If we’re lucky, someone more technologically adept than I will explore Google trends or a similar site and report back. (Former Yugoslavia, represent!)
G. More generally, when we hear that this competition is less meaningful, prestigious, or valuable than it used to be, on what are such assessments based? Not everything can be quantified, I realize, but surely those who’ve reached this conclusion can better substantiate it—at least, if they hope to persuade others who don’t already agree.
When the Davis Cup of today is found lacking, to what is it being compared: its own (apparently glorious) past, grand slam tournaments (which are, it’s worth underscoring, dual-gender events), finals in other sports, and/or competitions that currently exist only on paper? Are these comparisons reasonable? How much of what we imagine the Davis Cup could or should be is filtered through nostalgia or a result of wishful thinking?

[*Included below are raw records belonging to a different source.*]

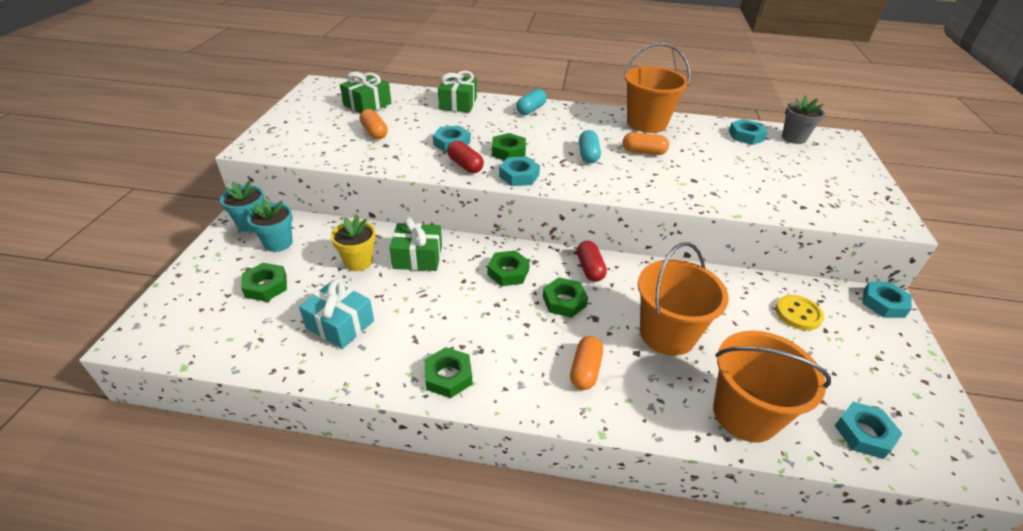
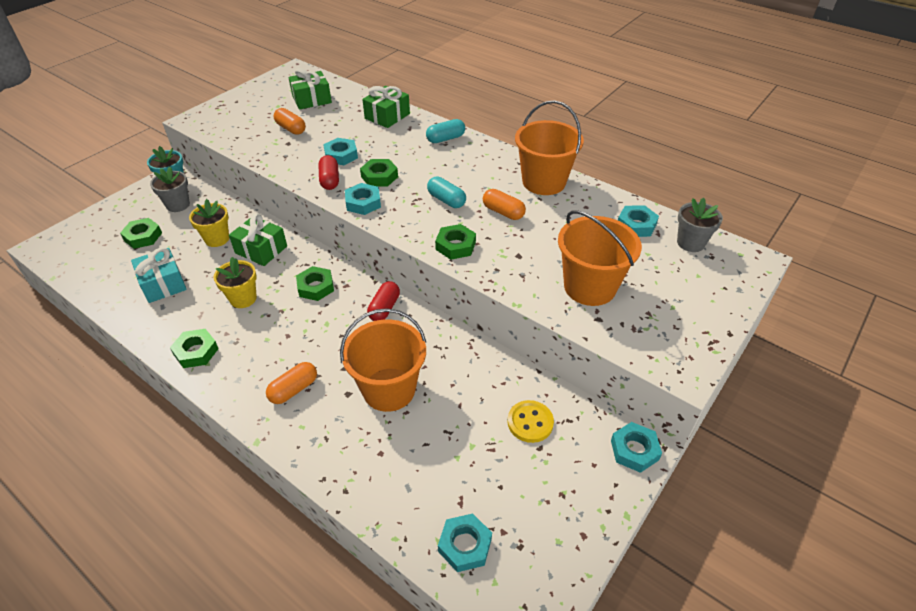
camera: 30 degrees right, 5 degrees up
turquoise flower pot [247,199,293,252] -> grey flower pot [150,167,190,212]
orange capsule [360,109,388,139] -> orange capsule turned 45 degrees counterclockwise [274,108,306,135]
green nut [543,277,588,318] -> green nut moved to [435,224,476,260]
turquoise capsule [579,130,601,163] -> turquoise capsule turned 75 degrees counterclockwise [427,177,466,208]
orange bucket [713,330,831,443] -> orange bucket moved to [558,210,642,306]
none -> yellow flower pot [214,257,257,308]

For instance, is it useful to model an annual national-team tennis tournament on the World Cup, which takes place every four years and involves a lengthy continental qualification process? Does it make sense to suggest Davis Cup should be more akin to a year-old exhibition like the Laver Cup or even a longstanding competition such as Ryder Cup, both of which take place in a long weekend and involve only two teams (and, thus, no preliminary rounds)?

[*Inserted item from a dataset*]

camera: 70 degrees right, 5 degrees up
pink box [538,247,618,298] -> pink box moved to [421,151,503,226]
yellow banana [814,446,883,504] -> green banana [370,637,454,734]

Is it even fair to compare the current iteration to the Davis Cup’s past, when the entire tennis—not to mention global sports—landscape looked dramatically different and its seasonal calendar was much less full? After all, during the first seventy years of the competition, fewer than fifty nations participated and the trophy was monopolized by the four slam nations. (Belgium, by the way, was the first other country to make the Davis Cup final: they got crushed by the Brits, 5-0, in 1904. Japan, in 1921, was the next—and they didn’t fare any better against the Americans; it would be almost 40 more years for another outsider, Italy, to be subject to a similar defeat at the hands of the Aussies.)Of course it’s not going to mean the same thing now, with 125 countries competing, as it did in an era when the professional tour was just getting started—and especially in the decades immediately before that, when the event was essentially an extended grudge match between the U.S. and Australia. But just because the place of the Davis Cup in men’s tennis has changed, so it means something different from what it did in the days of Roy Emerson and John Newcombe, Stan Smith and Arthur Ashe, that doesn’t necessarily make it less meaningful. Though the British public may not have been quite as thrilled by the 2015 Davis Cup win as they were when Andy Murray ended the 77-year British men’s singles title drought at Wimbledon two years prior, for example, not even playing on the clay in Ghent seems to have dampened Team GB’s enthusiasm for the occasion.
♠♣♥♦
As is likely obvious by now, I love the Davis Cup. Still, despite its being one of my favorite sporting events of the year, I certainly agree it can be improved. I also believe it’s really important to identify—and understand the precise nature of—the problem before considering potential solutions. Because even though I think reports of its death have been greatly exaggerated, it’s clear Davis Cup does have a problem. Or the ITF does, anyway.